* [Extracted text]
To support this, we introduce the TartanRGBT Platform, an open-source hardware system for synchronized RGB–thermal data collection, and the TartanRGBT Dataset, a diverse multi-environment RGB–thermal dataset.
AnyThermal achieves state-of-the-art performance on cross-modal place recognition, thermal segmentation, and monocular thermal depth estimation, with improvements of up to 36% over existing baselines.
Key Contributions
AnyThermal Backbone
RGB–Thermal Distillation
AnyThermal uses two ViT-B/14 DINOv2 encoders: a frozen RGB teacher and a trainable thermal student, both initialized with pre-trained RGB weights.
Thermal images are converted to three channels and passed through the student; a contrastive loss aligns the CLS-token embeddings of corresponding RGB–thermal pairs, encouraging shared global semantics while relaxing pixel-perfect alignment.
Distillation is performed across multiple RGB–T datasets, allowing the backbone to learn environment-agnostic thermal features that support diverse downstream heads.
Overview of RGB–thermal distillation and task-specific heads (VPR, segmentation, depth).
Task Heads (Frozen Backbone)
- Cross-modal Place Recognition: SALAD head over AnyThermal features with triplet loss.
- Thermal Segmentation: a lightweight two-layer MLP head over ViT patch embeddings.
- Mono-thermal Depth: MiDaS-style encoder–decoder using multi-scale AnyThermal features.
TartanRGBT Platform
CAD model and wiring overview of the handheld TartanRGBT platform.
Camera and sensor placement in the TartanRGBT platform.
The TartanRGBT platform is a handheld rig that captures synchronized stereo RGB, stereo thermal, and IMU at 30 Hz using a ZED X camera, two FLIR Boson 640+ thermal cameras, and an NVIDIA Jetson AGX Orin 64 GB computer.
All cameras are hardware-timed: the ZED X pair is factory-synced, and a trigger from the capture card synchronizes the thermal cameras via external sync pins in slave mode.
A custom 3D-printed enclosure with ergonomic handles, cooling fans, and exposed ports makes the system field-ready, while Docker-based auto-launch and a single recording button simplify operation.

* [Supplied data]
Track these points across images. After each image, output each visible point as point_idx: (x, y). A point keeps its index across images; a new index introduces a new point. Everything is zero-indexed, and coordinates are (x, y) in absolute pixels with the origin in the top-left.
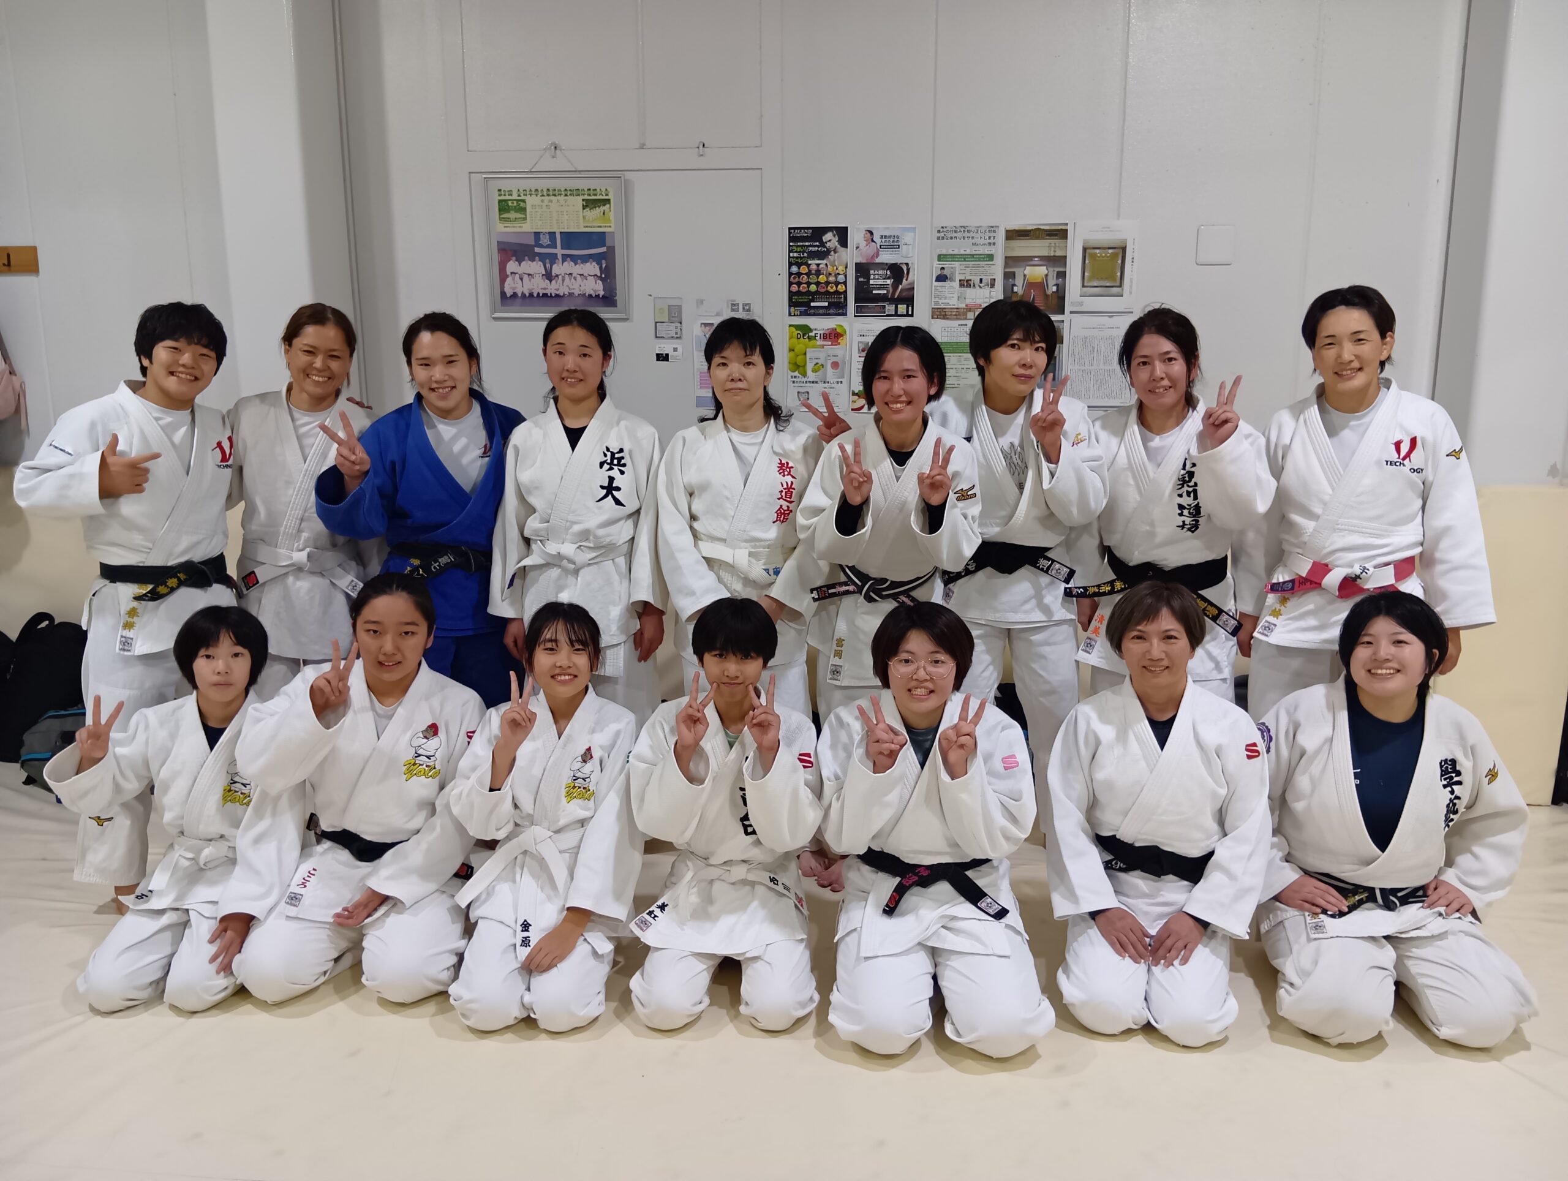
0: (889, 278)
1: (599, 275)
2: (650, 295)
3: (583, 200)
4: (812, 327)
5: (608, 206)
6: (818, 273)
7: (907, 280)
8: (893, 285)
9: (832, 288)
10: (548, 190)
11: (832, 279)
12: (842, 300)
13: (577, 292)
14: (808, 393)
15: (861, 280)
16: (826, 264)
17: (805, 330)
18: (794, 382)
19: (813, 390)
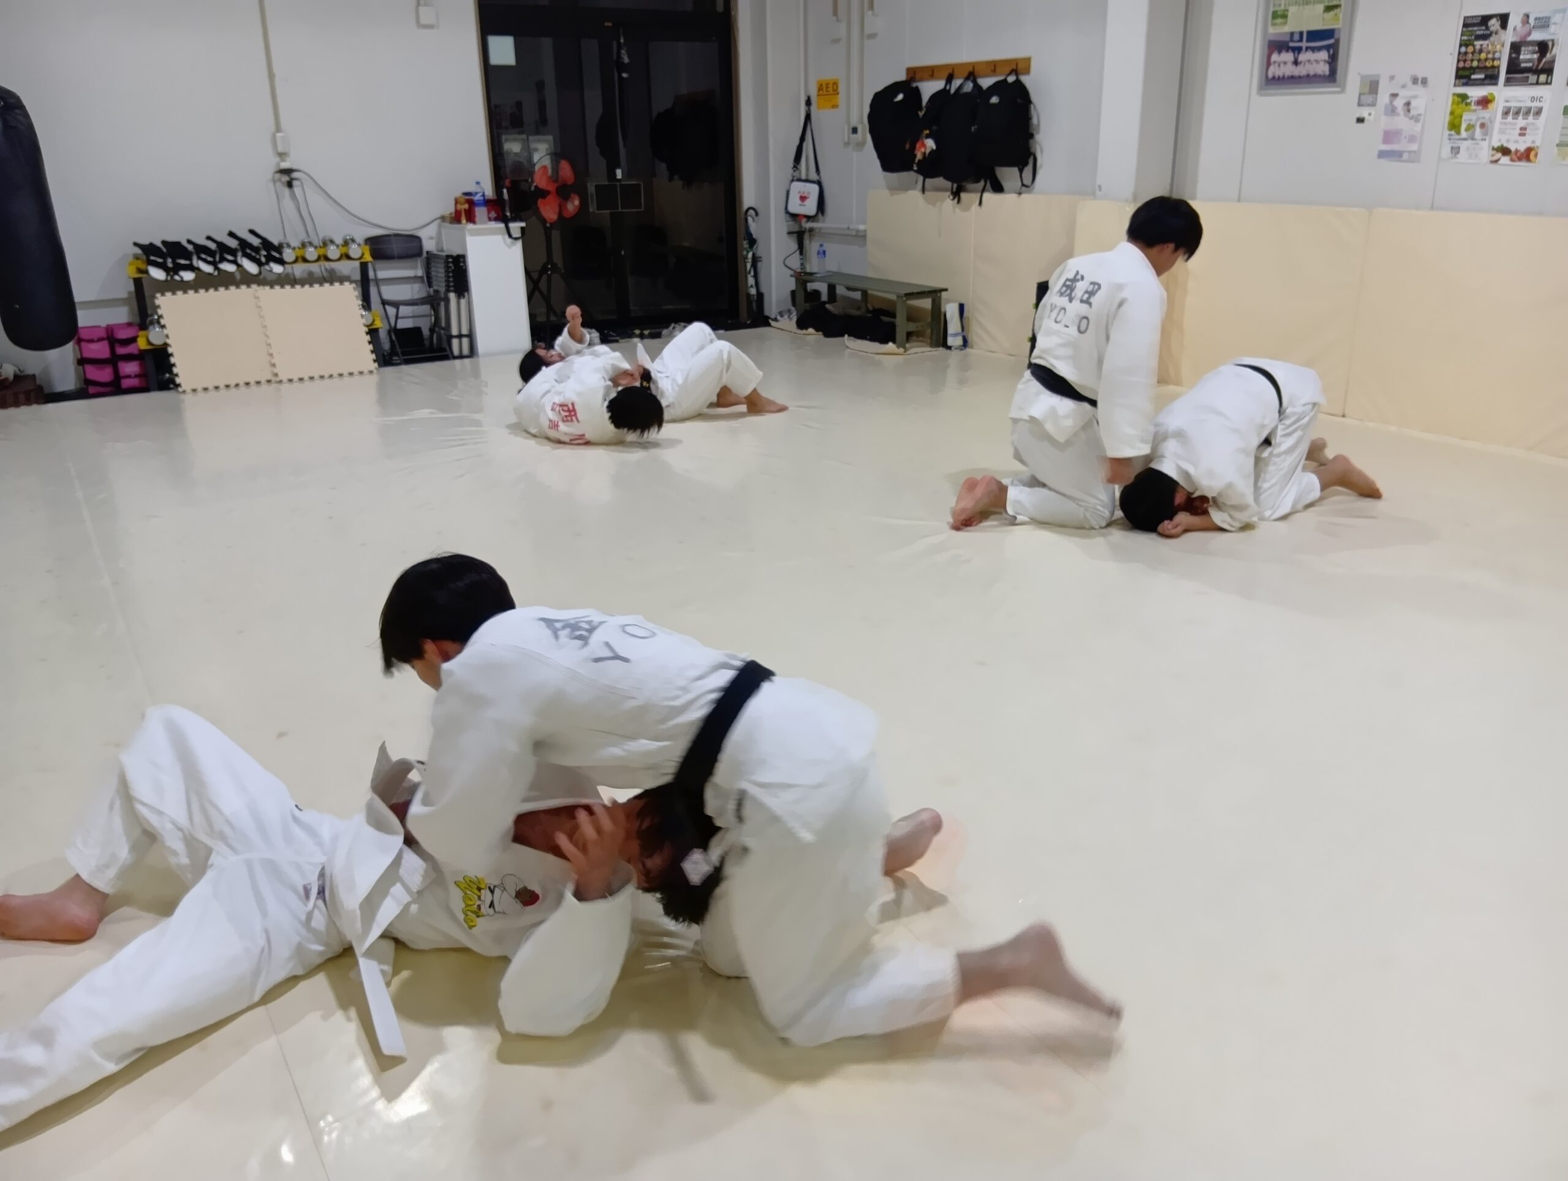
0: (1534, 52)
1: (1327, 59)
2: (1359, 74)
3: (1324, 6)
4: (1469, 94)
5: (1340, 9)
6: (1481, 51)
7: (1550, 53)
8: (1539, 57)
9: (1489, 63)
11: (1490, 56)
12: (1496, 72)
14: (1459, 148)
15: (1514, 55)
16: (1488, 45)
17: (1464, 97)
18: (1449, 139)
19: (1463, 146)
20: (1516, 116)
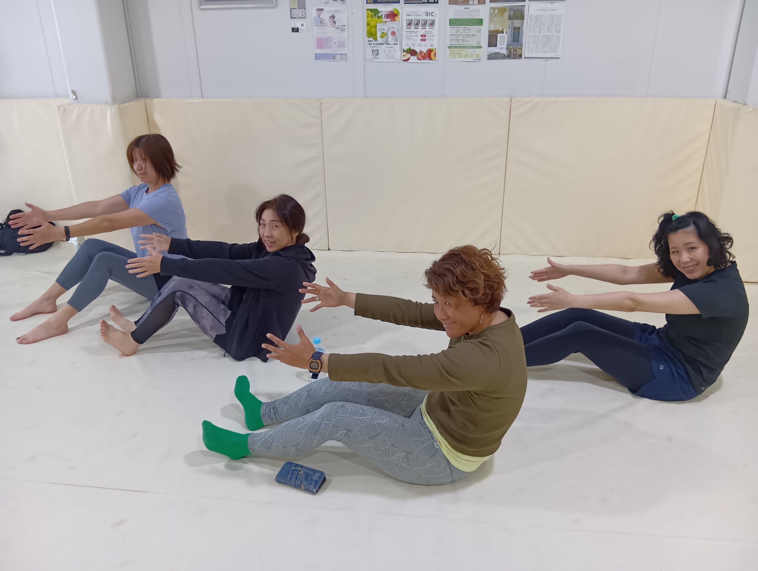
4: (380, 10)
14: (378, 50)
17: (375, 12)
18: (370, 44)
19: (381, 49)
20: (416, 27)
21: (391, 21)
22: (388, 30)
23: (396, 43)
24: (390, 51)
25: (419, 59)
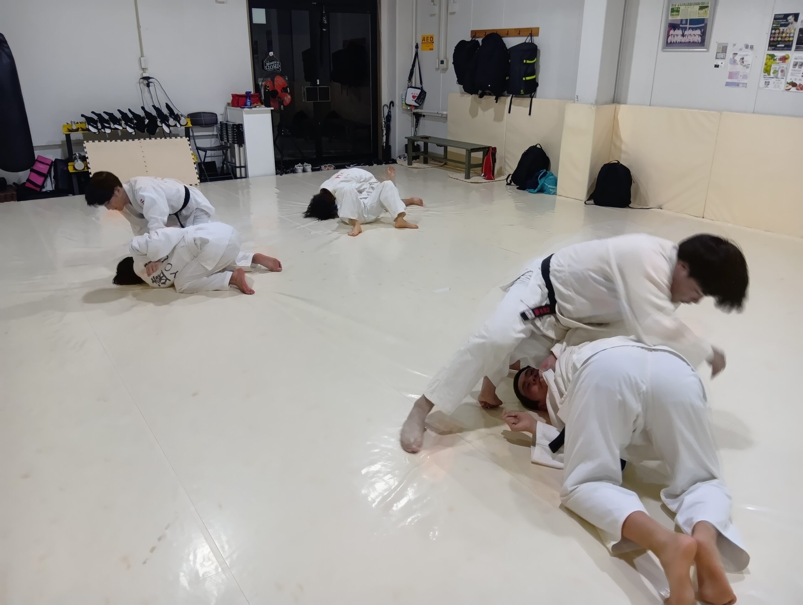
1: (700, 34)
2: (717, 42)
3: (699, 7)
4: (776, 55)
5: (707, 9)
10: (688, 3)
12: (791, 44)
13: (691, 41)
14: (769, 82)
15: (801, 35)
16: (787, 29)
17: (773, 56)
18: (764, 77)
19: (772, 81)
21: (782, 62)
22: (779, 68)
23: (783, 77)
24: (778, 83)
25: (797, 89)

* [Activity 1]
Reproduce the AnyThermal text word for word, from "- Mono-thermal Depth: MiDaS-style" up to and including "in slave mode.".
* [Activity 2]
Answer these from the AnyThermal text:
(a) How many FLIR Boson 640+ thermal cameras does the TartanRGBT platform use?
(b) What head is used for thermal segmentation?
(c) By up to what percentage does AnyThermal improve over existing baselines?

* [Written solution 1]
- Mono-thermal Depth: MiDaS-style encoder–decoder using multi-scale AnyThermal features.
TartanRGBT Platform
CAD model and wiring overview of the handheld TartanRGBT platform.
Camera and sensor placement in the TartanRGBT platform.
The TartanRGBT platform is a handheld rig that captures synchronized stereo RGB, stereo thermal, and IMU at 30 Hz using a ZED X camera, two FLIR Boson 640+ thermal cameras, and an NVIDIA Jetson AGX Orin 64 GB computer.
All cameras are hardware-timed: the ZED X pair is factory-synced, and a trigger from the capture card synchronizes the thermal cameras via external sync pins in slave mode.

* [Written solution 2]
(a) Two.
(b) A lightweight two-layer MLP head over ViT patch embeddings.
(c) Up to 36%.